Simultaneous Tests for General Linear Hypotheses Multiple Comparisons of Means: Tukey Contrasts Linear Hypotheses: Estimate Std. Error z value Pr(>|z|) some:blind - none:blind == 0 -0.15660 0.21585 -0.725 0.46816 high:blind - none:blind == 0 -0.32675 0.25965 -1.258 0.20824 none:aware - none:blind == 0 0.17592 0.26872 0.655 0.51269 some:aware - none:blind == 0 -0.25818 0.21098 -1.224 0.22105 high:aware - none:blind == 0 -0.41418 0.21757 -1.904 0.05696 . high:blind - some:blind == 0 -0.17015 0.21223 -0.802 0.42271 none:aware - some:blind == 0 0.33252 0.22324 1.490 0.13635 some:aware - some:blind == 0 -0.10158 0.14877 -0.683 0.49475 high:aware - some:blind == 0 -0.25759 0.15799 -1.630 0.10302 none:aware - high:blind == 0 0.50267 0.26582 1.891 0.05862 . some:aware - high:blind == 0 0.06857 0.20727 0.331 0.74076 high:aware - high:blind == 0 -0.08744 0.21398 -0.409 0.68282 some:aware - none:aware == 0 -0.43410 0.21852 -1.986 0.04698 * high:aware - none:aware == 0 -0.59010 0.22490 -2.624 0.00869 ** high:aware - some:aware == 0 -0.15601 0.15126 -1.031 0.30235 --- Signif. codes: 0 ‘***’ 0.001 ‘**’ 0.01 ‘*’ 0.05 ‘.’ 0.1 ‘ ’ 1 (Adjusted p values reported -- none method)

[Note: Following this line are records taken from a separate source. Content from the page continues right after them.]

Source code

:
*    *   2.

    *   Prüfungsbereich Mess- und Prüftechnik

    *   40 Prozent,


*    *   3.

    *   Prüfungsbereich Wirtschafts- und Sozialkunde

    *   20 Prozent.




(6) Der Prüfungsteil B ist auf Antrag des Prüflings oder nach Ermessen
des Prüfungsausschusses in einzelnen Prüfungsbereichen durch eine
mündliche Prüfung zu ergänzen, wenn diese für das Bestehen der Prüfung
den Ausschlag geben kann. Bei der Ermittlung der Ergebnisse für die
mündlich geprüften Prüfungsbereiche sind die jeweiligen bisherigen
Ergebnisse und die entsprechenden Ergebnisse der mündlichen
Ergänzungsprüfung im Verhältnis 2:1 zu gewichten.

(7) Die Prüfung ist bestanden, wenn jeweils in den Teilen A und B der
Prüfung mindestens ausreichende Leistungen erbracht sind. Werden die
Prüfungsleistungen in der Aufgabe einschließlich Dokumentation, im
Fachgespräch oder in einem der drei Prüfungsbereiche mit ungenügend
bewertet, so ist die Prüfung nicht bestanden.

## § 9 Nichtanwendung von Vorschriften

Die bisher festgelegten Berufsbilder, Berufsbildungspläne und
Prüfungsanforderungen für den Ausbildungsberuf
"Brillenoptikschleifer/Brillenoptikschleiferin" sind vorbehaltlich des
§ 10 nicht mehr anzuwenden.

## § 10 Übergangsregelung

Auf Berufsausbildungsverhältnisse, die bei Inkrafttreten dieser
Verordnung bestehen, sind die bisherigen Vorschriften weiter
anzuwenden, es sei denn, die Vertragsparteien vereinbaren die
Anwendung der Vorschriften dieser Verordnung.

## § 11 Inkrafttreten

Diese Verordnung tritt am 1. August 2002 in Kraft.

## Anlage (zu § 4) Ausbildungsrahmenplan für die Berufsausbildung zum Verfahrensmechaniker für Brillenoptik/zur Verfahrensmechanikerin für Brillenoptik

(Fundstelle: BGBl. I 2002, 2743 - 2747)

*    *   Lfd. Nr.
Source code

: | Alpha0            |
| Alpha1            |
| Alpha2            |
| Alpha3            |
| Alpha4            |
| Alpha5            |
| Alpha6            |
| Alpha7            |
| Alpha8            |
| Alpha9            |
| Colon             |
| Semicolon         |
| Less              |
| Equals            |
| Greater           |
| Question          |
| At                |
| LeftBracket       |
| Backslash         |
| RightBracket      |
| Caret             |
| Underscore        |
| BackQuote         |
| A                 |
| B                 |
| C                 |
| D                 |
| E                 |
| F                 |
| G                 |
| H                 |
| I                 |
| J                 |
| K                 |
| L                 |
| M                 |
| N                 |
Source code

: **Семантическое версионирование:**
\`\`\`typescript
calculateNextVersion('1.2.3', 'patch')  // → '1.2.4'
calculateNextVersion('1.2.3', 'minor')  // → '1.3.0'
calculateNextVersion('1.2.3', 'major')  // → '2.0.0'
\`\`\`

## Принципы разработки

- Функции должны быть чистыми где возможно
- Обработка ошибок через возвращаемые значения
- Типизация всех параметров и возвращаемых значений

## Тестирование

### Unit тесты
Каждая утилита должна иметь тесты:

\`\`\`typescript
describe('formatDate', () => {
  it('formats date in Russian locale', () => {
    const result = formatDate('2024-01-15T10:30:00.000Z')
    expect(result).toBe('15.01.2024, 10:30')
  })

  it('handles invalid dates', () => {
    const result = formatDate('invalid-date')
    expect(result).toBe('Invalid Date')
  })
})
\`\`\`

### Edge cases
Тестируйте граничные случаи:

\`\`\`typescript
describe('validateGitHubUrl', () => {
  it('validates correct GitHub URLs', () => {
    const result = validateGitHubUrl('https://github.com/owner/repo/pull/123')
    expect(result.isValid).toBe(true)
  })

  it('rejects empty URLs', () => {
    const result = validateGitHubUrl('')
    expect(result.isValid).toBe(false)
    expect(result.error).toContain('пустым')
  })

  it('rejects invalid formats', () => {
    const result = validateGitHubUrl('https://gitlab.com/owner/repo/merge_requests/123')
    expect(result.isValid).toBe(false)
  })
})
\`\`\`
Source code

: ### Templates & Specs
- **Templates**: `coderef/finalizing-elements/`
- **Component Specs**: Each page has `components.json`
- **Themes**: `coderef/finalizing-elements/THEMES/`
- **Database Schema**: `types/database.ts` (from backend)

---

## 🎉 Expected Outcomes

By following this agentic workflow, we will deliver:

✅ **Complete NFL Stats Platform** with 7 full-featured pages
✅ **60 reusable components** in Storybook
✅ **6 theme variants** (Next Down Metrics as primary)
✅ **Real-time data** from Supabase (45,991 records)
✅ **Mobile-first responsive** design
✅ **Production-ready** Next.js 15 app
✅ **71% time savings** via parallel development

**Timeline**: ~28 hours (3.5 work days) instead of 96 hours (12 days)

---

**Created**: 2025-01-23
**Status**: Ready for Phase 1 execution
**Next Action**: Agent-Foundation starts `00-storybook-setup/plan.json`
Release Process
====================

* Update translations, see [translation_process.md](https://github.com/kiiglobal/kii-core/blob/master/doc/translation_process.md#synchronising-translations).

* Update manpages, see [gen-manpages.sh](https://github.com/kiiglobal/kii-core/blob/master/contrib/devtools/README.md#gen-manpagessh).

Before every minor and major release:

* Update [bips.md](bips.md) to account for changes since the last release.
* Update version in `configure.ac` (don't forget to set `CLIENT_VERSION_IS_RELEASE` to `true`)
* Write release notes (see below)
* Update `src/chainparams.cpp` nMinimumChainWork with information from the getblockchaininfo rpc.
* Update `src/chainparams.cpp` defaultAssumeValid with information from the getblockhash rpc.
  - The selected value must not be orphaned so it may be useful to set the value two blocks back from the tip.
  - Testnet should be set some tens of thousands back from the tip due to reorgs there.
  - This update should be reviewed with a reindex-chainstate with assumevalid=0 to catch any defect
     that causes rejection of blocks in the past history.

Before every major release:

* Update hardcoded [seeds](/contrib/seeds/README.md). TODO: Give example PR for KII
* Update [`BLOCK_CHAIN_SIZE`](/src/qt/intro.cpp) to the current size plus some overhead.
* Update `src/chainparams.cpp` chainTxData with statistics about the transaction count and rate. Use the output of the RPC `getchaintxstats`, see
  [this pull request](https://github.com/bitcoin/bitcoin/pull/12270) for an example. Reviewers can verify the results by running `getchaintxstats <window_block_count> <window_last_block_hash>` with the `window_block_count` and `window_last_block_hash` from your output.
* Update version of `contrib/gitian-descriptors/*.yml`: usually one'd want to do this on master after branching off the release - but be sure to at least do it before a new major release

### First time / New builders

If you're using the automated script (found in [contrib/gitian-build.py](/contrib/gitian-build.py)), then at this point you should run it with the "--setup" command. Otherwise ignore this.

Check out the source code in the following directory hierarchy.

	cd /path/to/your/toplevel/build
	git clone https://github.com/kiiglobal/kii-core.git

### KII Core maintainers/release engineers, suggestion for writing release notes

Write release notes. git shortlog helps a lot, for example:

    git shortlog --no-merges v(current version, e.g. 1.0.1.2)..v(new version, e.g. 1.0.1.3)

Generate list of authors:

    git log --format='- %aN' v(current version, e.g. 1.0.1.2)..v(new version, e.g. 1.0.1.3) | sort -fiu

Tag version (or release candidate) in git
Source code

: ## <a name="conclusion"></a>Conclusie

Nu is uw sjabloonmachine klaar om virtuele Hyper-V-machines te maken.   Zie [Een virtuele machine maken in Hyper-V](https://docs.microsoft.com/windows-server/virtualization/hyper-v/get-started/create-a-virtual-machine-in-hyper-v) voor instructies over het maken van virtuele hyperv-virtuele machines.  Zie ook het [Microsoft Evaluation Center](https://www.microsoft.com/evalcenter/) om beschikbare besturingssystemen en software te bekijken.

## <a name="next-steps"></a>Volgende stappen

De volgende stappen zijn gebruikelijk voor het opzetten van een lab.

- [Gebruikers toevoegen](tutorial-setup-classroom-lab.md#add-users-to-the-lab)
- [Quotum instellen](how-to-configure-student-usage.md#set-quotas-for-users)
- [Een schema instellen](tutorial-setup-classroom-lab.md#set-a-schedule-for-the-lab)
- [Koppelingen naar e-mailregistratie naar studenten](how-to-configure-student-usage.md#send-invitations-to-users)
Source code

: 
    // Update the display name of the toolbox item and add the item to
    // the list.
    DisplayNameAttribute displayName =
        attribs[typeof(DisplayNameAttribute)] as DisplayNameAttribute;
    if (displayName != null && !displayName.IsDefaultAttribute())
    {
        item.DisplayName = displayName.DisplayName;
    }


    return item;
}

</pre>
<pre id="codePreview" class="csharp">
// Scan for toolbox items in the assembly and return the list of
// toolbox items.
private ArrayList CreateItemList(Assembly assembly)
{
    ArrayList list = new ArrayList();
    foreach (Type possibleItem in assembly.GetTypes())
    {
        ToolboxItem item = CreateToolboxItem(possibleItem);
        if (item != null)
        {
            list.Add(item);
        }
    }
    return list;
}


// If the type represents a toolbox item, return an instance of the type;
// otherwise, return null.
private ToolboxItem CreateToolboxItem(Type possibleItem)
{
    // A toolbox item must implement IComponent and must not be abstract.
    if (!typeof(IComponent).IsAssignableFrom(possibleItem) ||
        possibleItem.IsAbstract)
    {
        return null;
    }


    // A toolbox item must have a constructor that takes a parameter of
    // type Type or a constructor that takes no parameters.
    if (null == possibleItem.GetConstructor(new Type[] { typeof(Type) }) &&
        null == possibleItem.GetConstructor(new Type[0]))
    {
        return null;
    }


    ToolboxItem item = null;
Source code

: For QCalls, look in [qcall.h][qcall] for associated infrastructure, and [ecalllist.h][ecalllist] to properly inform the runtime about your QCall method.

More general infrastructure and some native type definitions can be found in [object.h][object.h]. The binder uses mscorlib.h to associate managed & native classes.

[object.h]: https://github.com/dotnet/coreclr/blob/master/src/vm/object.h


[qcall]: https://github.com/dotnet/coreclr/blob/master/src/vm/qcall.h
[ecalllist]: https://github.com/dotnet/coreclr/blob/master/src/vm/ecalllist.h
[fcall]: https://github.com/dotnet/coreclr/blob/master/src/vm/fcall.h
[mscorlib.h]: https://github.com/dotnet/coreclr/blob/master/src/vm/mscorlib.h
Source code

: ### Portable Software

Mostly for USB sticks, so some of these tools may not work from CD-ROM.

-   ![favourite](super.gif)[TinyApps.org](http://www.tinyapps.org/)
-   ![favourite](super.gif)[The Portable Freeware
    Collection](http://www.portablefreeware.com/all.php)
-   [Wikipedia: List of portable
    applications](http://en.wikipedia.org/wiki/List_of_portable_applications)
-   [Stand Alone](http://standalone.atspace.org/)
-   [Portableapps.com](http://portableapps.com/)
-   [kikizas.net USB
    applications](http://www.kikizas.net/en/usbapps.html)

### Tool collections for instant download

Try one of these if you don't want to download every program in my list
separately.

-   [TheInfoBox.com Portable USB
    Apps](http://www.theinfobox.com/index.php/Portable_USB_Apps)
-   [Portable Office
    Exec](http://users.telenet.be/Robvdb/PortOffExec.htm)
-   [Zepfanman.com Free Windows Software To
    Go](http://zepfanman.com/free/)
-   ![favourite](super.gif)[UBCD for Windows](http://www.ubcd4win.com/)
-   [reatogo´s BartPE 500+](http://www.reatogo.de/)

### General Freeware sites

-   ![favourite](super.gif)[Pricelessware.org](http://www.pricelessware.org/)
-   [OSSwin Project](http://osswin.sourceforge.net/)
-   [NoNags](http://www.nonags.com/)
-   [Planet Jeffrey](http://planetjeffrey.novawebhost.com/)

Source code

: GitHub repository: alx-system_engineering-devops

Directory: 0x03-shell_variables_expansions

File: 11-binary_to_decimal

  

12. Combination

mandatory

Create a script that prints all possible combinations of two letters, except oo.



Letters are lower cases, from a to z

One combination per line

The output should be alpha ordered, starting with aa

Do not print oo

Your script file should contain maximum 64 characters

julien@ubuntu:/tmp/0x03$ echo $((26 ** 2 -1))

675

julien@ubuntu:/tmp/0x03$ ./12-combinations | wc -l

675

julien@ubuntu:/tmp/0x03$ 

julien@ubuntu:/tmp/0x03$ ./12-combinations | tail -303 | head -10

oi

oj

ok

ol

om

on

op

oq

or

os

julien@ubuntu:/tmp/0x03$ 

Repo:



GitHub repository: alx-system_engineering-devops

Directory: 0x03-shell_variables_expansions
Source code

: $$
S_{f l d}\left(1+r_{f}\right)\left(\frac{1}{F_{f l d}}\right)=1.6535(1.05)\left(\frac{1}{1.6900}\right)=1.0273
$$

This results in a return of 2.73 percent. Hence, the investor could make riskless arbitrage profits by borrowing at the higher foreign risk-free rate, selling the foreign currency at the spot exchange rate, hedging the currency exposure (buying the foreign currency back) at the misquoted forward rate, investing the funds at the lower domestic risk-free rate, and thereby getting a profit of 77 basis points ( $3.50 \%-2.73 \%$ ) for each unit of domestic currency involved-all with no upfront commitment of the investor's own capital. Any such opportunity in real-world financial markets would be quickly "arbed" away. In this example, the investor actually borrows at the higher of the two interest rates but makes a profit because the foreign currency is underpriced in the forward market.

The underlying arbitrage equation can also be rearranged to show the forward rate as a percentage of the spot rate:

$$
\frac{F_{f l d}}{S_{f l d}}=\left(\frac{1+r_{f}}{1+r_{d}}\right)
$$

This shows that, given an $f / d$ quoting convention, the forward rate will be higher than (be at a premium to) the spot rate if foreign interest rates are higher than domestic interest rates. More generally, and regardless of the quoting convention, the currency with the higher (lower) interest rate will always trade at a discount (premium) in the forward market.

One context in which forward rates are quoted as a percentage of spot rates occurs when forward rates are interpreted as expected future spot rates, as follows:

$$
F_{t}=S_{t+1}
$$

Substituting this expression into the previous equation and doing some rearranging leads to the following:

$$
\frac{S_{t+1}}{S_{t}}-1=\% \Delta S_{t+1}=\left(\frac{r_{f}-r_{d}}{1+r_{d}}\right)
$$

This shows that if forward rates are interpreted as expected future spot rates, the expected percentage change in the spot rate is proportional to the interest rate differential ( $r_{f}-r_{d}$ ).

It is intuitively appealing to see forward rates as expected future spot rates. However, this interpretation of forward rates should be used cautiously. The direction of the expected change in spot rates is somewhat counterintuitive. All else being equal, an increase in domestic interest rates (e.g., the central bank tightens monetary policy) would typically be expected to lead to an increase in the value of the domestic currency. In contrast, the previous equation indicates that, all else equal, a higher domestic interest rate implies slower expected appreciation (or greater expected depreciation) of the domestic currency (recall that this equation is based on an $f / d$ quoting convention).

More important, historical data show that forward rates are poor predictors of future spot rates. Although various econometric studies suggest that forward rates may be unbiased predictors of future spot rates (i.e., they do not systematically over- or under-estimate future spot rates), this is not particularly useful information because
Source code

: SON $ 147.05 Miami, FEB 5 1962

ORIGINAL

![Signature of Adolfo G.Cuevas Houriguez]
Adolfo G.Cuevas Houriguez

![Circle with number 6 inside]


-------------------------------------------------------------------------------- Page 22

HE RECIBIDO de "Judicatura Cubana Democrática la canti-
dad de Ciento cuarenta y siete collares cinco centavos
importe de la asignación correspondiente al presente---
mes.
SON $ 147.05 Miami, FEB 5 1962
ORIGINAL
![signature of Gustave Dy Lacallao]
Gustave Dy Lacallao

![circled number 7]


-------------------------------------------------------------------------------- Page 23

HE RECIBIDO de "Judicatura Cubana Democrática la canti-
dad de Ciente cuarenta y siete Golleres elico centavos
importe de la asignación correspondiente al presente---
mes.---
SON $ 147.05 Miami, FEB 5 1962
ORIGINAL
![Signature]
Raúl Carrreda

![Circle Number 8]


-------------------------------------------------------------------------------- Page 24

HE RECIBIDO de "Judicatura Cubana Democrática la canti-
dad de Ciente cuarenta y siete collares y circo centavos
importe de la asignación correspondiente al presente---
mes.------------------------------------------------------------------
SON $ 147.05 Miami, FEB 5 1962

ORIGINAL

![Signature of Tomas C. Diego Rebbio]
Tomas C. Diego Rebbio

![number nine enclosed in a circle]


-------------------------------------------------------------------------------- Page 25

As before, no adjustment to the p-values has been used for these tests, but this would probably be advisable when conducting so many tests.

We can also illustrate the results from the interaction model by plotting the estimated average effects for all factor level combinations:

plot(coef(res.i2)[1:3], type="o", pch=19, xlim=c(0.8,3.2), ylim=c(-0.1,0.5), xlab="Amount of Contact Prior to Expectancy Induction", ylab="Standardized Mean Difference", xaxt="n", bty="l") axis(side=1, at=1:3, labels=c("none","some","high")) lines(coef(res.i2)[4:6], type="o", pch=15, lty="dotted") legend("topright", legend=c("Test Administrator Blind", "Test Administrator Aware"), lty=c("solid", "dotted"), pch=c(19,15), inset=0.01) title("Estimated Average Effects based on the Interaction Model")

Now, the lines are no longer constrained to be parallel and in fact cross each other (but as we saw before, there is hardly any evidence to suggest that there is a significant interaction).

### References

Raudenbush, S. W. (1984). Magnitude of teacher expectancy effects on pupil IQ as a function of the credibility of expectancy induction: A synthesis of findings from 18 experiments. *Journal of Educational Psychology, 76*(1), 85–97.

Raudenbush, S. W., & Bryk, A. S. (1985). Empirical Bayes meta-analysis. *Journal of Educational Statistics, 10*(2), 75–98.